(Extracted data)

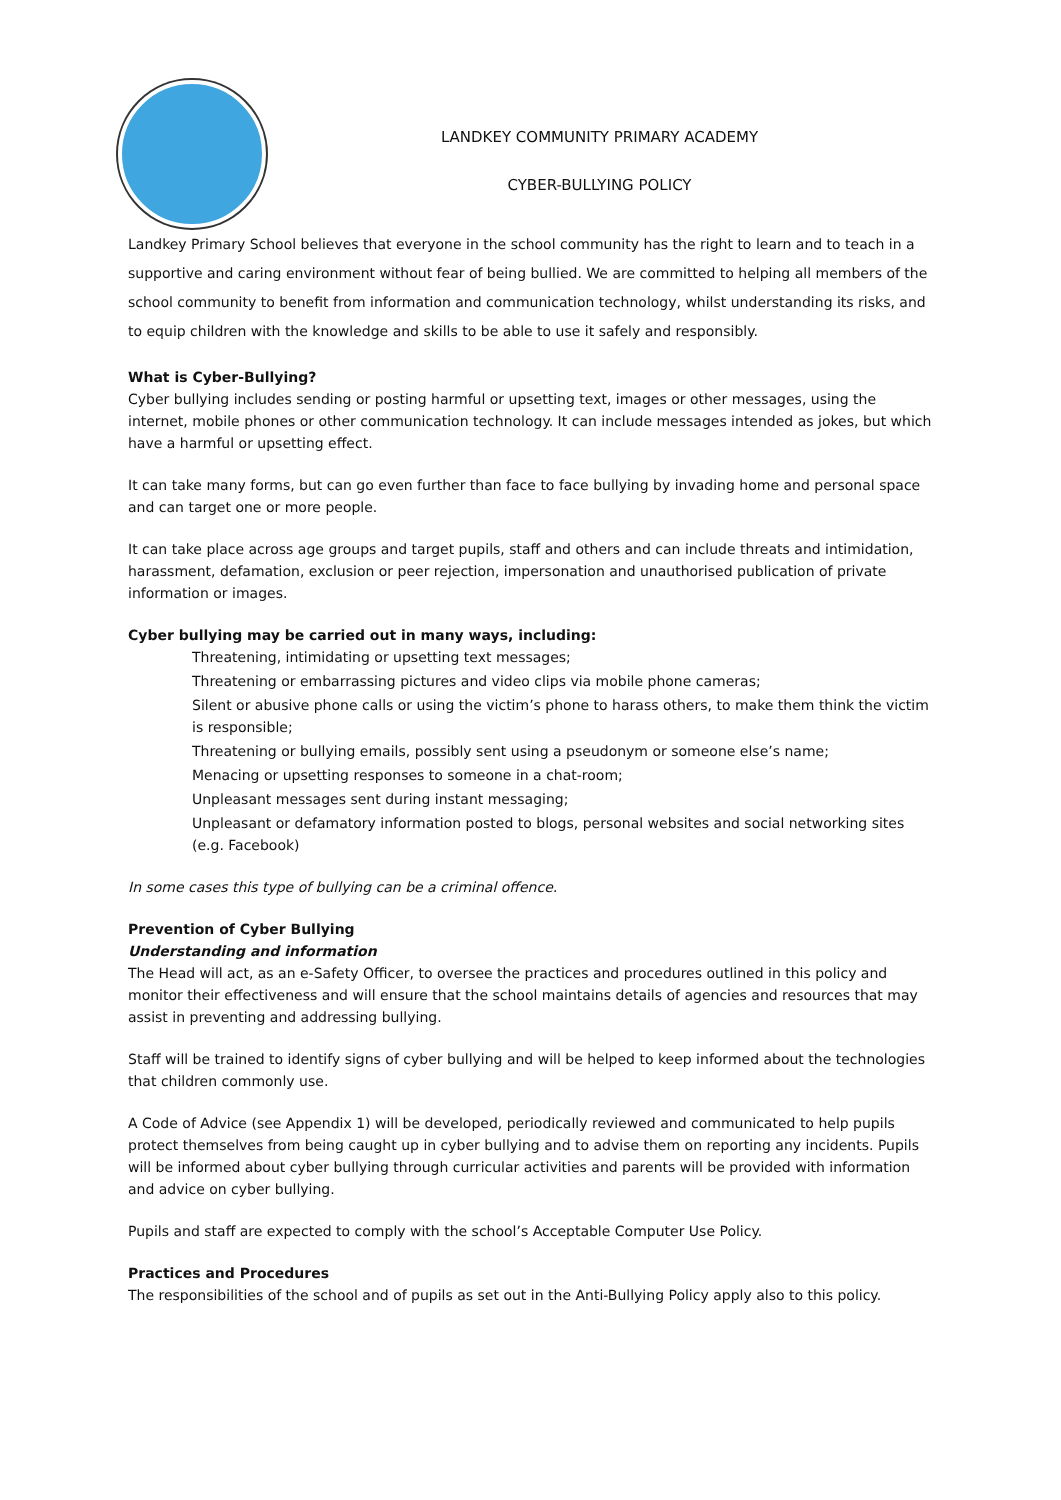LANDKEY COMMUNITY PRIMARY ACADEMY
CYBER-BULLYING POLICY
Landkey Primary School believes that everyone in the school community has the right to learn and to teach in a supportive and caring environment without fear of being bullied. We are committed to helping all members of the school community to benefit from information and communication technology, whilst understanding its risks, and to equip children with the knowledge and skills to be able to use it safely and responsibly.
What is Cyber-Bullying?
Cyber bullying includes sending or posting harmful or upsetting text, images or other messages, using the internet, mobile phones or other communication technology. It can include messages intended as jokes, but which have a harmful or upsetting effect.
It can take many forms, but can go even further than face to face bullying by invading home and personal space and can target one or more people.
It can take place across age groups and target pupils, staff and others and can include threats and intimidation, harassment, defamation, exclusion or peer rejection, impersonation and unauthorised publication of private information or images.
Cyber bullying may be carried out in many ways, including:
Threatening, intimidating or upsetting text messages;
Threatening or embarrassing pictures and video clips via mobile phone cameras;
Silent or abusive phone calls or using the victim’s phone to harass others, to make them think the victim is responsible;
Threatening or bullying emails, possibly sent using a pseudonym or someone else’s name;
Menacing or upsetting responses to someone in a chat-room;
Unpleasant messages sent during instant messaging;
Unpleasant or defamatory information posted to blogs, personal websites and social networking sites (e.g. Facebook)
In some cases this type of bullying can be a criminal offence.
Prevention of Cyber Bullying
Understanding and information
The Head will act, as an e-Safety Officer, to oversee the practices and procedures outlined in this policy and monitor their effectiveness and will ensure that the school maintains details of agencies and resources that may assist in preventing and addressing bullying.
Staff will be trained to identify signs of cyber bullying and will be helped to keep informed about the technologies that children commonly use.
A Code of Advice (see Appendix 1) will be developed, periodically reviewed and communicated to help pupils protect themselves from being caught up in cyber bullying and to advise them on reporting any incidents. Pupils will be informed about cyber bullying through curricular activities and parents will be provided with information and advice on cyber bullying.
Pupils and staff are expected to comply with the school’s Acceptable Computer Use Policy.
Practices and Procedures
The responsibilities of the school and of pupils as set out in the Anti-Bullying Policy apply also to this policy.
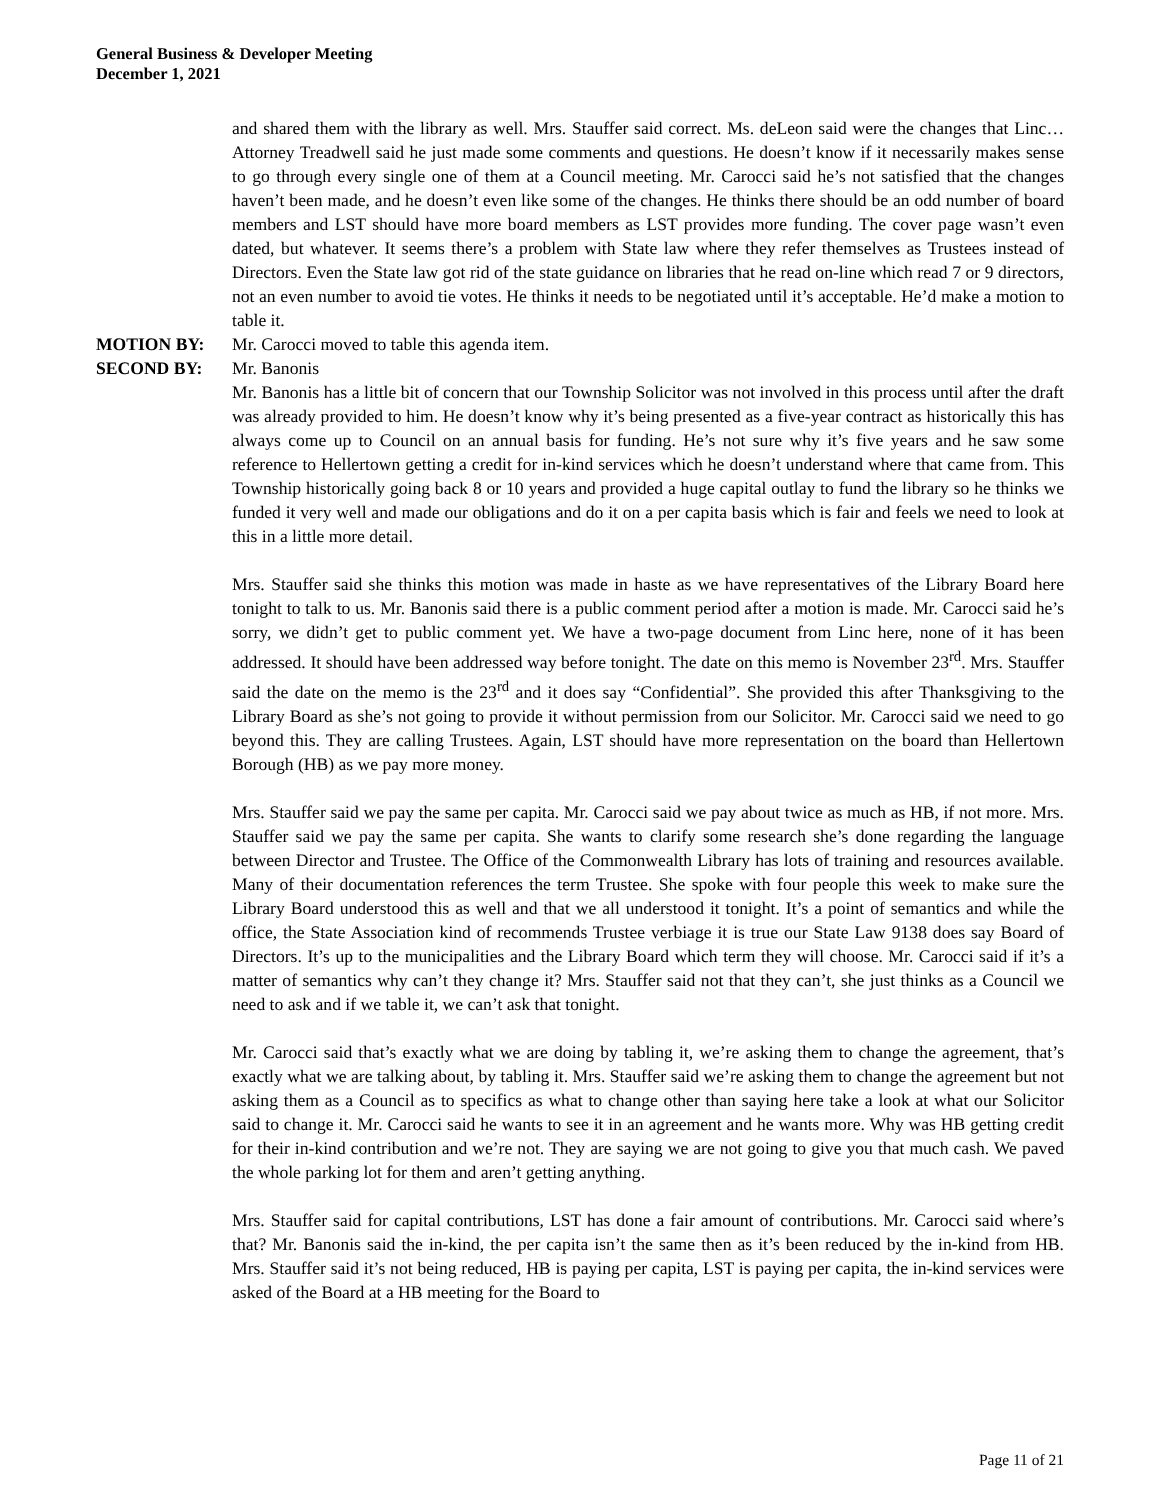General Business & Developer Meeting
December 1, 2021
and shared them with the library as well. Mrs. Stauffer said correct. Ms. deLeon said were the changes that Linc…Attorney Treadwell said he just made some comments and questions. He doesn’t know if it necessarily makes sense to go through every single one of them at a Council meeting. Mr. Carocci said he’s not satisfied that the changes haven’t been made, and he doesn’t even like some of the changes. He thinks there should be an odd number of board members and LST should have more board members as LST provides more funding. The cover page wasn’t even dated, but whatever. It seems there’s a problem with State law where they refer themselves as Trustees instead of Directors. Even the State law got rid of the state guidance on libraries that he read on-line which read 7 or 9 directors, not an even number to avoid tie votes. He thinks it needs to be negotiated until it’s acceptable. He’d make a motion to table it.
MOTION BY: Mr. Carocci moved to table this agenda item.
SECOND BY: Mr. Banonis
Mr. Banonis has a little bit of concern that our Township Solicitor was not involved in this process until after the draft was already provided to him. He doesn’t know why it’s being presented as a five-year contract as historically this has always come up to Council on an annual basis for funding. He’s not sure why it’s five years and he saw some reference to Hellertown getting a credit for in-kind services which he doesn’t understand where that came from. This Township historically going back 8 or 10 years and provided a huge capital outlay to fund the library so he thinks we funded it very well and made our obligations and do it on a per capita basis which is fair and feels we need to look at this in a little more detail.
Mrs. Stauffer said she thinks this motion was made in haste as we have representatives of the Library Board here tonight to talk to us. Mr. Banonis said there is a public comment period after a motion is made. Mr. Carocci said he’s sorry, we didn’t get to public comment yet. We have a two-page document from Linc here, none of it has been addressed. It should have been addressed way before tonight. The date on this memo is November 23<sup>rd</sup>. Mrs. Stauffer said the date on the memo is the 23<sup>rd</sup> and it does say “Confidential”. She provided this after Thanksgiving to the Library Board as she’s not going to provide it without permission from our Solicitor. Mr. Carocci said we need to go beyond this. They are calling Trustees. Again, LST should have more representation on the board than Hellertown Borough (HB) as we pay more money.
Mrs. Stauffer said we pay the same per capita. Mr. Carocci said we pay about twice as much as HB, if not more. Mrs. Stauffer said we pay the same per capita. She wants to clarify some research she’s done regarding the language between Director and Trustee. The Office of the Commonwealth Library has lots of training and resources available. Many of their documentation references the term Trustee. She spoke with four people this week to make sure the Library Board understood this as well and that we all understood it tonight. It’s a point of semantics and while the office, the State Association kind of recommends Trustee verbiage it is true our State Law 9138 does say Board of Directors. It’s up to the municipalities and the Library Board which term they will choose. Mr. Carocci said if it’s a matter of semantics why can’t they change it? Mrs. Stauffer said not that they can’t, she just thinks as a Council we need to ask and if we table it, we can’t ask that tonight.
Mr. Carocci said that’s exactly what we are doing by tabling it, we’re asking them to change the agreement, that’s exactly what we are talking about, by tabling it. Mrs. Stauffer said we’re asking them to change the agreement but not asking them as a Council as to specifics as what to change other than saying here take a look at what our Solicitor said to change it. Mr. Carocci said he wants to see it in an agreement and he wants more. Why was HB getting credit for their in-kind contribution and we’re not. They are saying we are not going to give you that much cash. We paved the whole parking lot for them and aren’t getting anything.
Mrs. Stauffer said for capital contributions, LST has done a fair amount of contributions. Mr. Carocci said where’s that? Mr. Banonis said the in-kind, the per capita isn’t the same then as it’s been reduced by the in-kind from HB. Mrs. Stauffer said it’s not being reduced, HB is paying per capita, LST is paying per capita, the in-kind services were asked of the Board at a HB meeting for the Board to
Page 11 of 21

(End Extracted data)

Task to carry out: In the records above, find every line that contains the word "images" and copy it.

Result of this task:
Cyber bullying includes sending or posting harmful or upsetting text, images or other messages, using the internet, mobile phones or other communication technology. It can include messages intended as jokes, but which have a harmful or upsetting effect.
It can take place across age groups and target pupils, staff and others and can include threats and intimidation, harassment, defamation, exclusion or peer rejection, impersonation and unauthorised publication of private information or images.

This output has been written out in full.